Se o leitor conseguiu chegar ao fim do artigo, perdoe-me tê-lo perturbado. Mas se o seu desassossego o tiver alertado para ser um factor de mudança, então a sua paciência valeu a pena.

Comentários

  1. Caro João,

    Este teu post incentivou-me a escrever um comentário que coloquei no meu caderno de apontamentos.

    Aí o tens:

    Lamentavelmente, esta é uma situação comum não só a nível da administração local e regional como da administração central. Há casos piores e casos menos piores. Mas o mal é geral. Muita gente brada mas o problema não se resolve. Porquê?
    .
    Antes de mais não se resolve com artigos no Figueirense, no Progresso de Gondomar, no Diário de Felgueiras, no Público, Diário de Notícias, Correio da Manhã, ou quaisquer outros periódicos locais ou nacionais. Nos blogues também não. O problema ou se resolve em sede própria, na Assembleia da República, e vai ficando muito tarde para se encontrar solução por aí, ou, mais provavelmente, por congestão de dívidas a impor uma dieta forçada.
    .
    Os eleitores não são sensíveis a argumentos orçamentais sobretudo quando os gastos reais, e muito menos os orçamentados, não bolem directamente com os seu bolsos.
    Há pelo menos três coisas que poderiam alterar este estado de coisas:


    - que as câmaras cobrassem elas próprias os impostos que constituem as suas receitas;


    - que todos os encargos assumidos fossem reflectidos nas contas, isto é, que a contabilidade deixasse de ser uma contabilidade de caixa (receitas menos pagamentos) e passasse a registar encargos assumidos (pagos ou a pagar) e proveitos certos (recebidos ou a receber).

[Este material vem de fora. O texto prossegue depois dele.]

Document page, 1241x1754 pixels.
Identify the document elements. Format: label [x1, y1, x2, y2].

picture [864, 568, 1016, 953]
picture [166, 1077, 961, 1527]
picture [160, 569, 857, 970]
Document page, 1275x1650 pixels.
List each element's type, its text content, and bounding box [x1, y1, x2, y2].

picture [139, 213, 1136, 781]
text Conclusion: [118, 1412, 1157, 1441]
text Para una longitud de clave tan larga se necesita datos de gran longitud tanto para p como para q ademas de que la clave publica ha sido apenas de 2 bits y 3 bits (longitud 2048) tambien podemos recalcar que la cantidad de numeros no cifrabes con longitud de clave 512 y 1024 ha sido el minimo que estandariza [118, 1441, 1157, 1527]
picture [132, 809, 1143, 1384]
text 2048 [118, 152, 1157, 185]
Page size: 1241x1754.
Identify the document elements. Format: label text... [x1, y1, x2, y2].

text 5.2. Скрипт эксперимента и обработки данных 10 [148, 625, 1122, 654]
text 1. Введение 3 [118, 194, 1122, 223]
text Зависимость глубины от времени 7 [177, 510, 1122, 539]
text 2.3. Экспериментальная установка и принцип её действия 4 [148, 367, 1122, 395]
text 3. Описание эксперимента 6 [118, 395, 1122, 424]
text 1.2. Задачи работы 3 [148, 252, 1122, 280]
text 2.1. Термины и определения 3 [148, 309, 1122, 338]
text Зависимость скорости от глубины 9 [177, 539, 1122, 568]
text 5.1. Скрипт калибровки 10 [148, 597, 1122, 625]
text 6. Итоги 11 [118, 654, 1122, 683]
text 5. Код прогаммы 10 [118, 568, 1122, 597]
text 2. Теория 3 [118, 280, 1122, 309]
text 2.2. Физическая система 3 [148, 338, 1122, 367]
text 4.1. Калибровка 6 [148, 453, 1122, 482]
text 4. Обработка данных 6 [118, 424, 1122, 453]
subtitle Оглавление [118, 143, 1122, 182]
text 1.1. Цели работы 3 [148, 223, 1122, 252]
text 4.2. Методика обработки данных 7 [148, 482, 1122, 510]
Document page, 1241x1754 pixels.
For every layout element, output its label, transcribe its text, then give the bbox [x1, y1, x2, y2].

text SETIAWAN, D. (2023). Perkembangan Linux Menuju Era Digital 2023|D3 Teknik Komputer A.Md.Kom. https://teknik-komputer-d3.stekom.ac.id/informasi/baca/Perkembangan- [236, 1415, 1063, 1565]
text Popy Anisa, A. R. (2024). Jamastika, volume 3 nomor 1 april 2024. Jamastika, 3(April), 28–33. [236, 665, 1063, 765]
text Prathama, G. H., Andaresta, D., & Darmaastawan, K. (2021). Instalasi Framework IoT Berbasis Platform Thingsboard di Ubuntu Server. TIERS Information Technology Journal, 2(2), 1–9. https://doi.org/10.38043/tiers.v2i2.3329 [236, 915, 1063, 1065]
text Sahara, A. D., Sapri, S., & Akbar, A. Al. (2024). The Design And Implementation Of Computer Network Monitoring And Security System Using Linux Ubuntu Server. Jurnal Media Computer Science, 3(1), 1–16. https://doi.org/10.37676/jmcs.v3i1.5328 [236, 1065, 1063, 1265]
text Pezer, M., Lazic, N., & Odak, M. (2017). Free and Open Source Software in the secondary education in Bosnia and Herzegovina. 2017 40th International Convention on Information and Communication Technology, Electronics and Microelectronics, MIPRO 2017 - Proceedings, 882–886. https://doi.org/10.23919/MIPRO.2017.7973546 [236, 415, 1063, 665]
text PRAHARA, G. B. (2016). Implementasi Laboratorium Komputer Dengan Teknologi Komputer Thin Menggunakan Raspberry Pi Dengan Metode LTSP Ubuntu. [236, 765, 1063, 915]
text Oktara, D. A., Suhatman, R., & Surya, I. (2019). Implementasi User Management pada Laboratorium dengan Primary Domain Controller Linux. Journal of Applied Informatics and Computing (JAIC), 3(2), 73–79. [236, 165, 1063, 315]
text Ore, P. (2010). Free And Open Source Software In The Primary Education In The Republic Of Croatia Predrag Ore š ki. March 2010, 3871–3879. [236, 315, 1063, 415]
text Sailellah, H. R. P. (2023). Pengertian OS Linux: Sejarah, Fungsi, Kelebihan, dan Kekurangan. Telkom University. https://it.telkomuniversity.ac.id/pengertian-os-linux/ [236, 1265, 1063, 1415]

    - que não lhes fosse consentido ultrapassarem níveis (definidos pelo governo central) de solvabilidade sob pena de sanções claramente desincentivadoras.
    .
    Mas, em vésperas de eleições e no meio do furacão, quem é que vai avançar com medidas moralizadoras que afectariam clientes de todos os lados do xadrez político?
    .
    Ninguém. Só mesmo quando a maré vazar e o lodo mostrar os seus hóspedes é que começará o trabalho de limpeza. Que nos custará a todos e sujará muita gente.
    .
    Originariamente, (wikipedia ) autarquia significava "comandar a si mesmo" pertinente a vários campos, mas sempre lidando com a ideia geral de algo que exerce poder sobre si mesmo".
    Estava-lhe, portanto, inerente a independência de acções com recursos próprios.
    Entre nós, por razões várias, passou a dispor desgovernadamente de recursos alheios. De autarca promoveu-se a autocrata, utilizando frequentemente a demagogia e a chantagem política.